◆ EXTRACTED INFORMATION ◆
☆ ☆ ☆ ☆ ☆

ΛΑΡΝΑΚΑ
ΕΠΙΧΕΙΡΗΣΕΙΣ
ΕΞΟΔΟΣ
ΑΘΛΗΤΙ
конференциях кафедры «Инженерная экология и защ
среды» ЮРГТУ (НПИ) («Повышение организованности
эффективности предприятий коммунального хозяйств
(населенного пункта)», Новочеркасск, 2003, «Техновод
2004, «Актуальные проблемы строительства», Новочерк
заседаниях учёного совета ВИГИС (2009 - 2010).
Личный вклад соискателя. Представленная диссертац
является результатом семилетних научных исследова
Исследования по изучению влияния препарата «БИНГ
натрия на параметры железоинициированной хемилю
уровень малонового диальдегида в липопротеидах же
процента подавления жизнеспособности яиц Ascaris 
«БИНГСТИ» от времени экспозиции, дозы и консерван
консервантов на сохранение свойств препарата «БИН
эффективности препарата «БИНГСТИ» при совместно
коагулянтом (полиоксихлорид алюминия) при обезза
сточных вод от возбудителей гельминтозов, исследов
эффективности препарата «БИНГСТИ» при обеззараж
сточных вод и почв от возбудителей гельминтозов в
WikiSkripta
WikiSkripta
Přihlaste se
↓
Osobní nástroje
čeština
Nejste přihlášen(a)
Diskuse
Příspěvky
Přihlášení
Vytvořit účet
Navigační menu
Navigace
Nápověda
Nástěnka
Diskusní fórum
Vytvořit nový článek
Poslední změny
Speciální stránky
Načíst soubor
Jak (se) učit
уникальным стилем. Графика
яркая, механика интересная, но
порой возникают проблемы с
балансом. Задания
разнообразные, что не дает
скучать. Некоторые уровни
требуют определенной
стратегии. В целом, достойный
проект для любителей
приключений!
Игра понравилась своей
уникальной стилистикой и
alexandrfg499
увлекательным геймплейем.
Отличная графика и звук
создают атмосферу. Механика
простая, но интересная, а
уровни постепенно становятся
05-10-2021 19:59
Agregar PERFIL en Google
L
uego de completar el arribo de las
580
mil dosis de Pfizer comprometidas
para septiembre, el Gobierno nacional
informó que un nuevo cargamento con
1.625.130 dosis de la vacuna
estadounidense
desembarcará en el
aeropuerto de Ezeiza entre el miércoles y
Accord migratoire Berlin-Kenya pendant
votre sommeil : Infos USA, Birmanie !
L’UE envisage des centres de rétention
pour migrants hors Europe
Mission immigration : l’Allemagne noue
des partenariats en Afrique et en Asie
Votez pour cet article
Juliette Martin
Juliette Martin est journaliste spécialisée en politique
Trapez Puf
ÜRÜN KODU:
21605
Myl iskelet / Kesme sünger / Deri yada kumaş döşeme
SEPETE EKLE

☆ ☆ ☆ ☆ ☆

◆ PROBLEM DETAILS ◆
Each of the records above is to be copied exactly.

◆ RESPONSE BELOW ◆
ΛΑΡΝΑΚΑ
ΕΠΙΧΕΙΡΗΣΕΙΣ
ΕΞΟΔΟΣ
ΑΘΛΗΤΙ
конференциях кафедры «Инженерная экология и защ
среды» ЮРГТУ (НПИ) («Повышение организованности
эффективности предприятий коммунального хозяйств
(населенного пункта)», Новочеркасск, 2003, «Техновод
2004, «Актуальные проблемы строительства», Новочерк
заседаниях учёного совета ВИГИС (2009 - 2010).
Личный вклад соискателя. Представленная диссертац
является результатом семилетних научных исследова
Исследования по изучению влияния препарата «БИНГ
натрия на параметры железоинициированной хемилю
уровень малонового диальдегида в липопротеидах же
процента подавления жизнеспособности яиц Ascaris 
«БИНГСТИ» от времени экспозиции, дозы и консерван
консервантов на сохранение свойств препарата «БИН
эффективности препарата «БИНГСТИ» при совместно
коагулянтом (полиоксихлорид алюминия) при обезза
сточных вод от возбудителей гельминтозов, исследов
эффективности препарата «БИНГСТИ» при обеззараж
сточных вод и почв от возбудителей гельминтозов в
WikiSkripta
WikiSkripta
Přihlaste se
↓
Osobní nástroje
čeština
Nejste přihlášen(a)
Diskuse
Příspěvky
Přihlášení
Vytvořit účet
Navigační menu
Navigace
Nápověda
Nástěnka
Diskusní fórum
Vytvořit nový článek
Poslední změny
Speciální stránky
Načíst soubor
Jak (se) učit
уникальным стилем. Графика
яркая, механика интересная, но
порой возникают проблемы с
балансом. Задания
разнообразные, что не дает
скучать. Некоторые уровни
требуют определенной
стратегии. В целом, достойный
проект для любителей
приключений!
Игра понравилась своей
уникальной стилистикой и
alexandrfg499
увлекательным геймплейем.
Отличная графика и звук
создают атмосферу. Механика
простая, но интересная, а
уровни постепенно становятся
05-10-2021 19:59
Agregar PERFIL en Google
L
uego de completar el arribo de las
580
mil dosis de Pfizer comprometidas
para septiembre, el Gobierno nacional
informó que un nuevo cargamento con
1.625.130 dosis de la vacuna
estadounidense
desembarcará en el
aeropuerto de Ezeiza entre el miércoles y
Accord migratoire Berlin-Kenya pendant
votre sommeil : Infos USA, Birmanie !
L’UE envisage des centres de rétention
pour migrants hors Europe
Mission immigration : l’Allemagne noue
des partenariats en Afrique et en Asie
Votez pour cet article
Juliette Martin
Juliette Martin est journaliste spécialisée en politique
Trapez Puf
ÜRÜN KODU:
21605
Myl iskelet / Kesme sünger / Deri yada kumaş döşeme
SEPETE EKLE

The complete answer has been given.